Extracting meaning from the spikes involves looking at them collectively over a time window. As with sound, an instantaneous snapshot is not useful: Just as you only hear a rhythm over time, you can only feel a texture as you pull your finger across a surface to sense repeated cycles of increase and decrease in pressure. The speed at which you pull your finger across can also make a difference because it impacts the accuracy of the force measurement at any given time. This means there is an inherent engineering tradeoff between speed and accuracy.
Members of the JHU team have done a lot of work in this area, including demonstrating neuromorphic (brain-inspired) texture classification, the importance of the relative change between taxels (tactile pixels) to avoid ambiguity and the effective use of fabric- and silicon-based soft fingers. In addition, they’ve shown that, with just a few taxels, they can get high accuracy in determining the orientation of edges when sensing an object. Finally, just last year, they showed how they were able to combine tactile sensing with proprioception, providing information about the speed of movement across a surface, which helps interpret the signals and improve classification accuracy.
Closing the loop
When dealing with prosthetics, however, feeling surfaces is not enough. Just like bodies, prosthetics can be damaged, and pain is the mechanism we use to stop this. To work, nociceptors (from the word “noxious”) have to be fast, so the JHU researchers developed a circuit with just three neurons that works out whether a stimulus is likely to be harmful. One measures force, another measures area and a third determines whether these together represent an amount of pressure that could cause damage. If yes, spikes can be sent by fast channels directly to the spinal cord to induce a reflex action away from danger.
Tying the sensors into the prosthetic-human action/reaction loop has been a critical part of the work. The group has been using targeted transcutaneous electrical nerve stimulation (tTENS) to get a spiking signal from the prosthesis into the brain via the skin of an amputee. In a 2020 paper, they showed that the information can indeed be used by the brain when the stimulation matches what the brain would be expecting from the phantom hand—the hand that is no longer there but which the brain still remembers and residually expects input from. According to the paper, this “leads to faster information transfer and increased number of functional connection paths among somatosensory, motor and multisensory processing systems.”

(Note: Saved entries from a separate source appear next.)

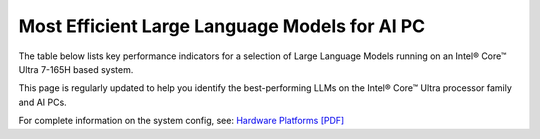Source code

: Most Efficient Large Language Models for AI PC
==============================================

The table below lists key performance indicators for a selection of Large Language Models
running on an Intel® Core™ Ultra 7-165H based system.

.. raw:: html

   <label><link rel="stylesheet" type="text/css" href="../../_static/css/openVinoDataTables.css"></label>
   <br/><label>hide/reveal additional columns:</label><br/>
   <label class="column-container">
       Token latency
       <input type="checkbox" checked id="1st" name="1st" value="1st" data-column="2" class="toggle-vis"/>
       <label for="1st" class="checkmark"></label>
    </label>
    <label class="column-container">
       Memory used
       <input type="checkbox" checked id="maxrss" name="maxrss" value="maxrss" data-column="3" class="toggle-vis"/>
       <label for="maxrss" class="checkmark"></label>
    </label>
    <label class="column-container">
       Input tokens
       <input type="checkbox" checked id="input" name="input" value="input" data-column="4" class="toggle-vis"/>
       <label for="input" class="checkmark"></label>
    </label>
    <label class="column-container">
       Output tokens
       <input type="checkbox" checked id="output" name="output" value="output" data-column="5" class="toggle-vis"/>
       <label for="output" class="checkmark"></label>
    </label>
    <label class="column-container">
       Model precision
       <input type="checkbox" checked id="precision" name="precision" value="precision" data-column="6" class="toggle-vis"/>
       <label for="precision" class="checkmark"></label>
    </label>
    <label class="column-container">
       Beam
       <input type="checkbox" checked id="beam" name="beam" value="beam" data-column="7" class="toggle-vis"/>
       <label for="beam" class="checkmark"></label>
    </label>
    <label class="column-container">
       Batch size
       <input type="checkbox" checked id="batch" name="batch" value="batch" data-column="8" class="toggle-vis"/>
       <label for="batch" class="checkmark"></label>
    </label>
    <label class="column-container">
       Framework
       <input type="checkbox" checked id="framework" name="framework" value="framework" data-column="9" class="toggle-vis"/>
       <label for="framework" class="checkmark"></label>
    </label>


.. csv-table::
   :class: modeldata stripe
   :name: supportedModelsTable
   :header-rows: 1
   :file:  ../../_static/llm_models.csv


This page is regularly updated to help you identify the best-performing LLMs on the
Intel® Core™ Ultra processor family and AI PCs.

For complete information on the system config, see:
`Hardware Platforms [PDF] <https://docs.openvino.ai/2024/_static/benchmarks_files/OV-2024.2-platform_list.pdf>`__
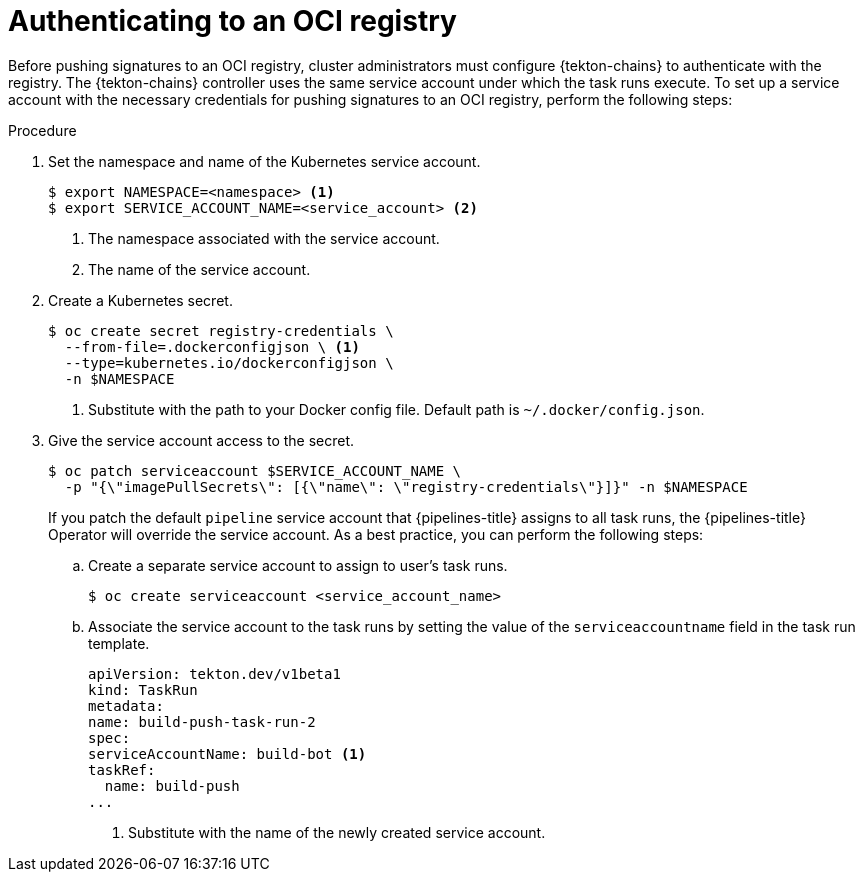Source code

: // This module is included in the following assemblies:
// * secure/using-tekton-chains-for-openshift-pipelines-supply-chain-security.adoc

:_mod-docs-content-type: PROCEDURE
[id="authenticating-to-an-oci-registry_{context}"]
= Authenticating to an OCI registry

Before pushing signatures to an OCI registry, cluster administrators must configure {tekton-chains} to authenticate with the registry. The {tekton-chains} controller uses the same service account under which the task runs execute. To set up a service account with the necessary credentials for pushing signatures to an OCI registry, perform the following steps:

[discrete]
.Procedure

. Set the namespace and name of the Kubernetes service account.
+
[source,terminal]
----
$ export NAMESPACE=<namespace> <1>
$ export SERVICE_ACCOUNT_NAME=<service_account> <2>
----
<1> The namespace associated with the service account.
<2> The name of the service account.

. Create a Kubernetes secret.
+
[source,terminal]
----
$ oc create secret registry-credentials \
  --from-file=.dockerconfigjson \ <1>
  --type=kubernetes.io/dockerconfigjson \
  -n $NAMESPACE
----
<1> Substitute with the path to your Docker config file. Default path is `~/.docker/config.json`.

. Give the service account access to the secret.
+
[source,terminal]
----
$ oc patch serviceaccount $SERVICE_ACCOUNT_NAME \
  -p "{\"imagePullSecrets\": [{\"name\": \"registry-credentials\"}]}" -n $NAMESPACE
----
+
If you patch the default `pipeline` service account that {pipelines-title} assigns to all task runs, the {pipelines-title} Operator will override the service account. As a best practice, you can perform the following steps:

.. Create a separate service account to assign to user's task runs.
+
[source,terminal]
----
$ oc create serviceaccount <service_account_name>
----

.. Associate the service account to the task runs by setting the value of the `serviceaccountname` field in the task run template.
+
[source,yaml]
----
apiVersion: tekton.dev/v1beta1
kind: TaskRun
metadata:
name: build-push-task-run-2
spec:
serviceAccountName: build-bot <1>
taskRef:
  name: build-push
...
----
<1> Substitute with the name of the newly created service account.
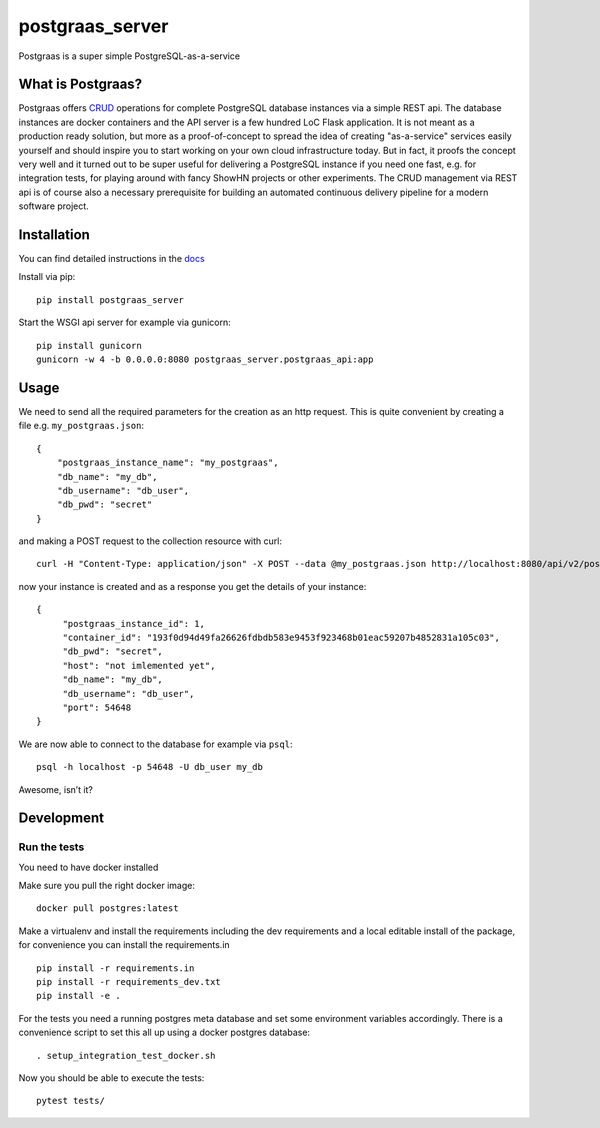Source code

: ================
postgraas_server
================

.. image:: https://travis-ci.org/blue-yonder/postgraas_server.svg?branch=master
    :target: https://travis-ci.org/blue-yonder/postgraas_server


.. image:: https://coveralls.io/repos/github/blue-yonder/postgraas_server/badge.svg?branch=master
    :target: https://coveralls.io/github/blue-yonder/postgraas_server?branch=master


Postgraas is a super simple PostgreSQL-as-a-service


What is Postgraas?
==================

Postgraas offers `CRUD <https://de.wikipedia.org/wiki/CRUD>`_ operations for complete PostgreSQL database instances via a simple REST api.
The database instances are docker containers and the API server is a few hundred LoC Flask application.
It is not meant as a production ready solution, but more as a proof-of-concept to spread the idea of creating "as-a-service" services easily yourself and should inspire you to start working on your own cloud infrastructure today.
But in fact, it proofs the concept very well and it turned out to be super useful for delivering a PostgreSQL instance if you need one fast, e.g. for integration tests, for playing around with fancy ShowHN projects or other experiments.
The CRUD management via REST api is of course also a necessary prerequisite for building an automated continuous delivery pipeline for a modern software project.


Installation
============
You can find detailed instructions in the `docs <http://postgraas-server.readthedocs.io/en/latest/installation.html>`_

Install via pip::

    pip install postgraas_server

Start the WSGI api server for example via gunicorn::

    pip install gunicorn
    gunicorn -w 4 -b 0.0.0.0:8080 postgraas_server.postgraas_api:app


Usage
=====

We need to send all the required parameters for the creation as an http request.
This is quite convenient by creating a file e.g. ``my_postgraas.json``::

    {
        "postgraas_instance_name": "my_postgraas",
        "db_name": "my_db",
        "db_username": "db_user",
        "db_pwd": "secret"
    }

and making a POST request to the collection resource with curl::

    curl -H "Content-Type: application/json" -X POST --data @my_postgraas.json http://localhost:8080/api/v2/postgraas_instances

now your instance is created and as a response you get the details of your instance::

    {
         "postgraas_instance_id": 1,
         "container_id": "193f0d94d49fa26626fdbdb583e9453f923468b01eac59207b4852831a105c03",
         "db_pwd": "secret",
         "host": "not imlemented yet",
         "db_name": "my_db",
         "db_username": "db_user",
         "port": 54648
    }

We are now able to connect to the database for example via ``psql``::

    psql -h localhost -p 54648 -U db_user my_db

Awesome, isn’t it?

Development
===========

Run the tests
-------------

You need to have docker installed

Make sure you pull the right docker image::

    docker pull postgres:latest

Make a virtualenv and install the requirements including the dev requirements and a local editable install
of the package, for convenience you can install the requirements.in ::

    pip install -r requirements.in
    pip install -r requirements_dev.txt
    pip install -e .

For the tests you need a running postgres meta database and set some environment variables accordingly.
There is a convenience script to set this all up using a docker postgres database::

    . setup_integration_test_docker.sh

Now you should be able to execute the tests::

    pytest tests/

Researchers have already shown that robots can combine vision and tactile sensing to better coordinate action, so most of these technologies should directly benefit this field, too. Given that the largest mass market for robots is expected to be in the area of personal and home care—particularly in support of our aging population—the ability to feel the subtleties of physical interactions is likely to become increasingly important. Whether it’s to support someone frail, handle breakable glassware or slice a tomato, success will inevitably require sensitive touch.